ハニワ制作の記録

ポプラ社の「学校の怪談」シリーズに掲載されていたギャグ漫画「ハニ太郎」を知っているだろうか。

ハニ太郎は、その名の通り生きている(?)埴輪だ。ゴトゴトと音を立てながら動く。目から建物をも吹き飛ばす怪光線を放つ(人間に照射するとなぜか下痢になるようだ)。ハニワのくせに、なぜかいつも汗をかいている。

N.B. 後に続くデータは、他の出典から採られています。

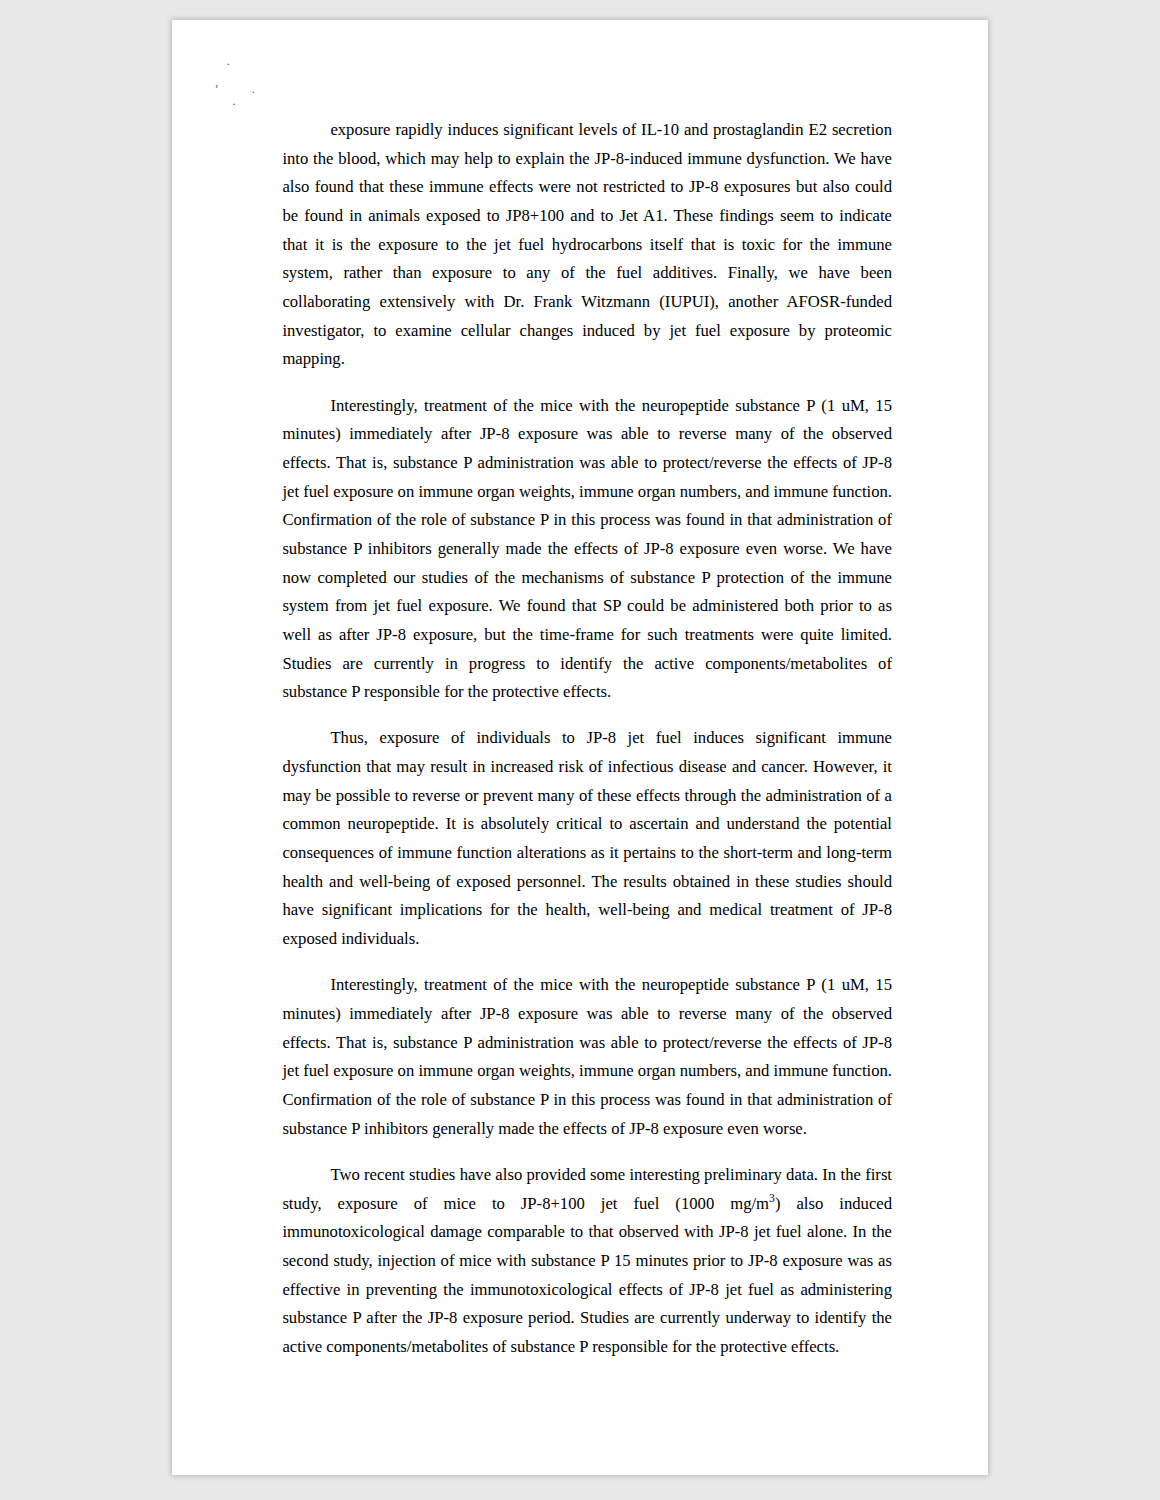. , . .
exposure rapidly induces significant levels of IL-10 and prostaglandin E2 secretion into the blood, which may help to explain the JP-8-induced immune dysfunction. We have also found that these immune effects were not restricted to JP-8 exposures but also could be found in animals exposed to JP8+100 and to Jet A1. These findings seem to indicate that it is the exposure to the jet fuel hydrocarbons itself that is toxic for the immune system, rather than exposure to any of the fuel additives. Finally, we have been collaborating extensively with Dr. Frank Witzmann (IUPUI), another AFOSR-funded investigator, to examine cellular changes induced by jet fuel exposure by proteomic mapping.
Interestingly, treatment of the mice with the neuropeptide substance P (1 uM, 15 minutes) immediately after JP-8 exposure was able to reverse many of the observed effects. That is, substance P administration was able to protect/reverse the effects of JP-8 jet fuel exposure on immune organ weights, immune organ numbers, and immune function. Confirmation of the role of substance P in this process was found in that administration of substance P inhibitors generally made the effects of JP-8 exposure even worse. We have now completed our studies of the mechanisms of substance P protection of the immune system from jet fuel exposure. We found that SP could be administered both prior to as well as after JP-8 exposure, but the time-frame for such treatments were quite limited. Studies are currently in progress to identify the active components/metabolites of substance P responsible for the protective effects.
Thus, exposure of individuals to JP-8 jet fuel induces significant immune dysfunction that may result in increased risk of infectious disease and cancer. However, it may be possible to reverse or prevent many of these effects through the administration of a common neuropeptide. It is absolutely critical to ascertain and understand the potential consequences of immune function alterations as it pertains to the short-term and long-term health and well-being of exposed personnel. The results obtained in these studies should have significant implications for the health, well-being and medical treatment of JP-8 exposed individuals.
Interestingly, treatment of the mice with the neuropeptide substance P (1 uM, 15 minutes) immediately after JP-8 exposure was able to reverse many of the observed effects. That is, substance P administration was able to protect/reverse the effects of JP-8 jet fuel exposure on immune organ weights, immune organ numbers, and immune function. Confirmation of the role of substance P in this process was found in that administration of substance P inhibitors generally made the effects of JP-8 exposure even worse.
Two recent studies have also provided some interesting preliminary data. In the first study, exposure of mice to JP-8+100 jet fuel (1000 mg/m3) also induced immunotoxicological damage comparable to that observed with JP-8 jet fuel alone. In the second study, injection of mice with substance P 15 minutes prior to JP-8 exposure was as effective in preventing the immunotoxicological effects of JP-8 jet fuel as administering substance P after the JP-8 exposure period. Studies are currently underway to identify the active components/metabolites of substance P responsible for the protective effects.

ハニ太郎自体はゴーマンな性格で、強引な解決を好むタイプなのだが、常に笑っているような、困っているような表情。踊っているような、考えごとをしているような独特のポーズ...といったハニワそのものの持つ素朴で柔らかな雰囲気が、すっかり気に入ってしまった。
中学に上がって最初の社会の授業で、ノートにこっそりとハニワを落書きしたのを今でも覚えている(次の授業の冒頭で先生に見られ、笑われたが…)。

月日は流れ、10数年後のとある休日の昼下がり。ふと、どうしようもなく発作的に、自分の手でハニワを作ってみたくなった。

あまり細かいことにはこだわらず、ふらりと百円ショップに立ち寄り、紙粘土を手にとる。顔を描いたりするのに必要だろうと、爪楊枝セットもあわせて購入。

帰宅し、早速挑戦する。見本もなく、自己流で紙粘土をこね続ける。はて、表情、どんなだっけ…。wikipediaとgoogle画像検索に頼る。

そして数時間後…

!?

少し思い描いていたものとは違うが、なんとかそれらしい表情をしたハニワができた。仮面ライダー的な、あるいは魔法のランプ的なポーズ。我ながら謎だ。頭の部分は若干手を加えてみた。なんというか、マイタケみたい。

首の鈴のようなものは何のつもりなのだろう…。無心で作っていたので、見返してみるとよくわからない装飾が多い。

以下、さまざな角度からこのハニワを撮影してみる。

高笑いしているような表情。下から見上げると、征服者といった感じだ。ややケバが目立つ…。

この写真では伝わりづらいが、陰影によって表情が微妙に変わるのが、ハニワの魅力ではないだろうか。

ちなみに背中はこんな感じ。ロックスターの引退ライブといった趣のあるポーズ(?)。茨城県の虎塚古墳の壁画にこんな文様があったような気がする。

影のある表情のハニワ氏。

いささか敗北感のある出来だが、湧き上がるハニワ制作の欲求は大いに満たされた。

苦労した点として、紙粘土のケバ立ちを抑えながら表情をつけることが挙げられる。これが結構難しい。
爪楊枝を使って表情をつけようとすると、「掘る」というより「押しつける」感覚に近い。また、押しつけることで盛り上がった粘土を綺麗になで付けるのも細かい技を要する。いくつか浮かび上がった反省点は、今後の課題としたい。

そもそも自分の手で何かをこね上げる体験なんて、10数年ぶりかもしれない。PCと読書とゲーム以外で目がシバシバする感覚があるのが珍しい。心地よい疲労感と達成感が得られた。

読者諸氏も、ぜひハニワを作ってみよう。机の上に置いておくと、それだけで生産性が向上するぞ(多分)。